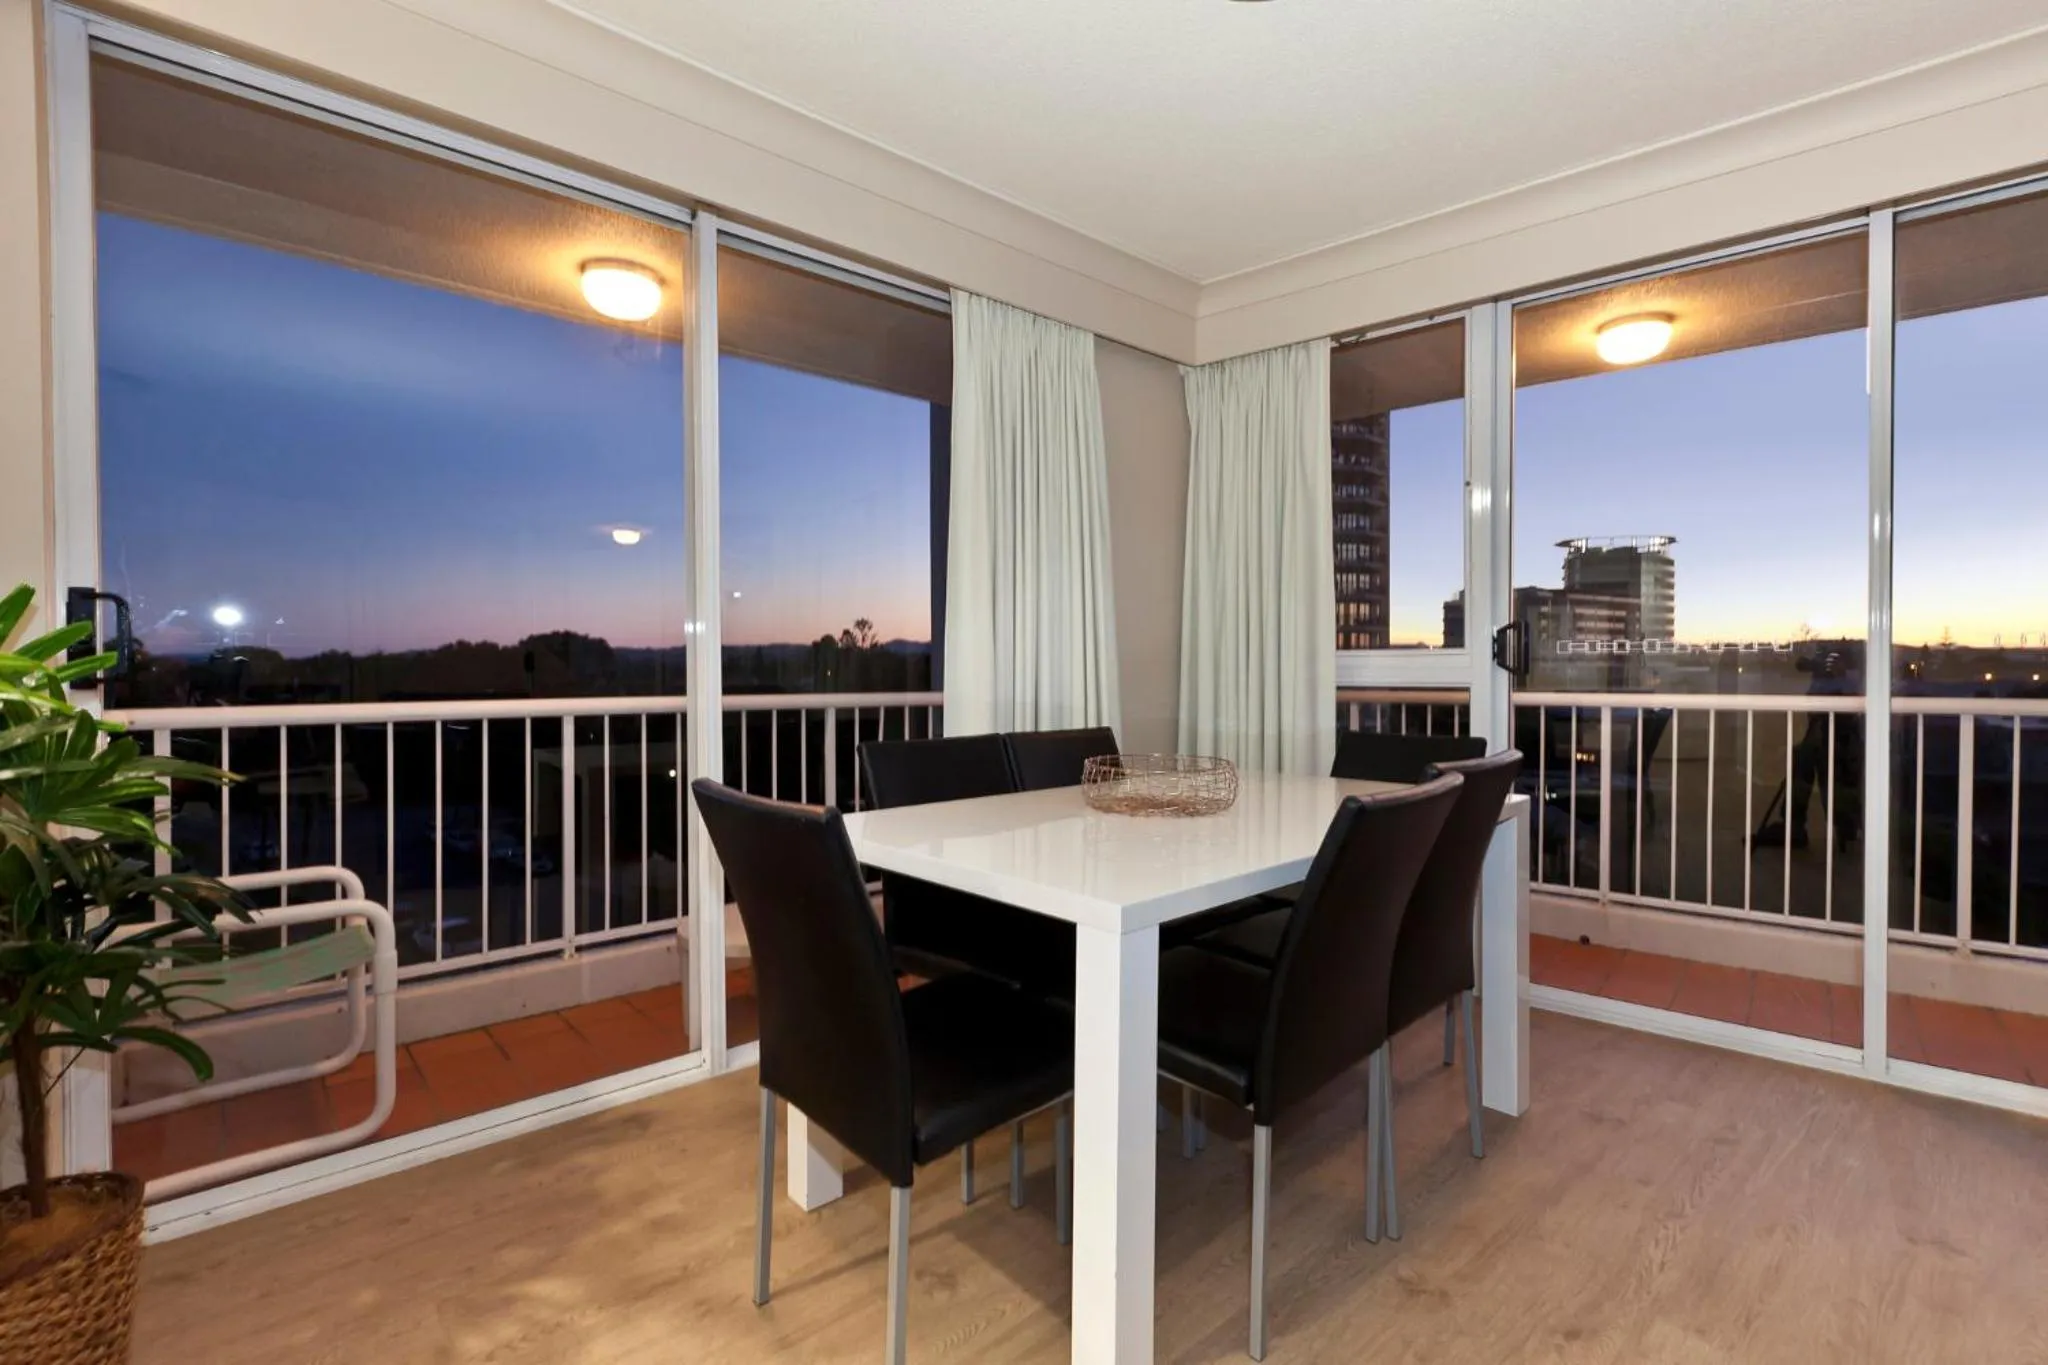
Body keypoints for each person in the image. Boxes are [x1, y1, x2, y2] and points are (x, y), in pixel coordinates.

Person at [1757, 649, 1861, 850]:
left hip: (1841, 736)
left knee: (1825, 772)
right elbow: (1812, 697)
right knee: (1803, 763)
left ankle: (1842, 826)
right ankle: (1795, 825)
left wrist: (1839, 678)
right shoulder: (1823, 677)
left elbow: (1849, 704)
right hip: (1821, 731)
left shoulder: (1850, 680)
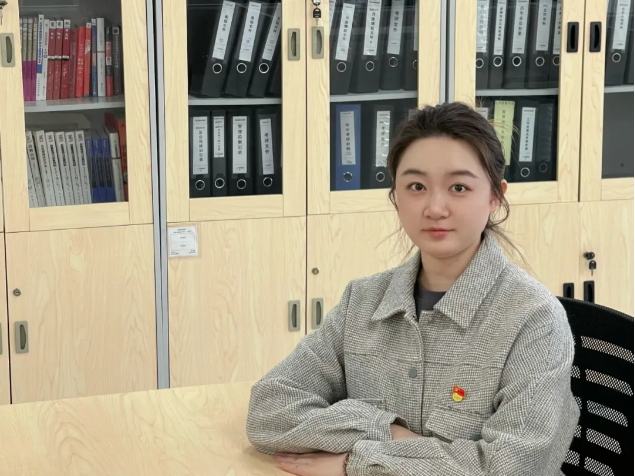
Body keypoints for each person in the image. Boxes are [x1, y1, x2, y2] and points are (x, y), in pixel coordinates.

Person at [246, 102, 580, 476]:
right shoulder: (362, 302)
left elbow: (510, 469)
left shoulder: (534, 320)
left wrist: (358, 463)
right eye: (416, 186)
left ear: (495, 197)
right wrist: (386, 430)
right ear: (395, 196)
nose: (435, 208)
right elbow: (268, 410)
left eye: (458, 187)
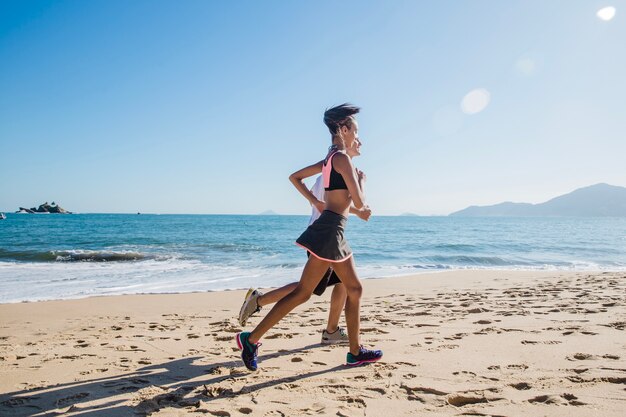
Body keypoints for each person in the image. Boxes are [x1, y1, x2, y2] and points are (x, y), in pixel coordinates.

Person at [236, 103, 383, 370]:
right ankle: (251, 338)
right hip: (330, 231)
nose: (357, 135)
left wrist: (316, 202)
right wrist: (362, 182)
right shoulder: (341, 159)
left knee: (347, 289)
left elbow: (295, 177)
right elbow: (359, 203)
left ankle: (354, 351)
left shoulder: (329, 158)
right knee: (306, 292)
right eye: (355, 130)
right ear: (343, 128)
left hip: (331, 229)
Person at [237, 142, 371, 345]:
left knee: (343, 284)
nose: (360, 142)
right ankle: (259, 301)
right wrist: (359, 206)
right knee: (306, 289)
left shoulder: (341, 168)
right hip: (323, 237)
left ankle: (331, 330)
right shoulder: (330, 170)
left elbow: (339, 201)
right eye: (356, 136)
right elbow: (329, 202)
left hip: (330, 237)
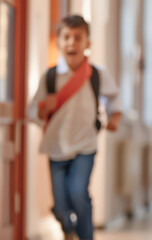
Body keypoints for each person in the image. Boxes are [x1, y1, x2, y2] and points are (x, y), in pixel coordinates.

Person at [27, 15, 122, 240]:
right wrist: (43, 110)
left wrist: (115, 117)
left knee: (78, 193)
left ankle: (85, 236)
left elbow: (114, 100)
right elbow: (32, 111)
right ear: (59, 41)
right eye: (66, 37)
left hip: (85, 145)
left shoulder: (97, 74)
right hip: (56, 147)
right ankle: (69, 230)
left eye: (78, 38)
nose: (72, 43)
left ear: (88, 43)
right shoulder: (50, 77)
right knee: (60, 204)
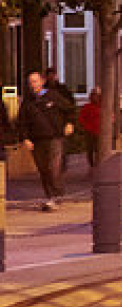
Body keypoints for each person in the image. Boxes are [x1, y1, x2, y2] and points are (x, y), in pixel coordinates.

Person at [15, 71, 72, 210]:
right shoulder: (27, 102)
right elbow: (21, 122)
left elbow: (69, 109)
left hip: (54, 138)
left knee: (54, 168)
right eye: (30, 82)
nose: (33, 85)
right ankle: (50, 196)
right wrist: (25, 138)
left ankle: (56, 196)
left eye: (35, 81)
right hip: (37, 140)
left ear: (42, 82)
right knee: (43, 169)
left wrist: (69, 123)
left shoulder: (53, 96)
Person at [79, 87, 102, 168]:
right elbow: (82, 118)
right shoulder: (87, 107)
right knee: (90, 149)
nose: (95, 98)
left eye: (97, 96)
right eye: (93, 95)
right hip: (90, 131)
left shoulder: (103, 107)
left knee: (99, 149)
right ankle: (91, 164)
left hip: (100, 132)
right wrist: (86, 127)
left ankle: (99, 163)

§ Exercise: Using the records above, copy word for word the line with "right wrist: (359, 206)", the line with "left hip: (330, 237)", and every line between them.

§ Answer to this exercise:
right wrist: (359, 206)
right knee: (306, 289)
left shoulder: (341, 168)
right hip: (323, 237)
left ankle: (331, 330)
right shoulder: (330, 170)
left elbow: (339, 201)
right eye: (356, 136)
right elbow: (329, 202)
left hip: (330, 237)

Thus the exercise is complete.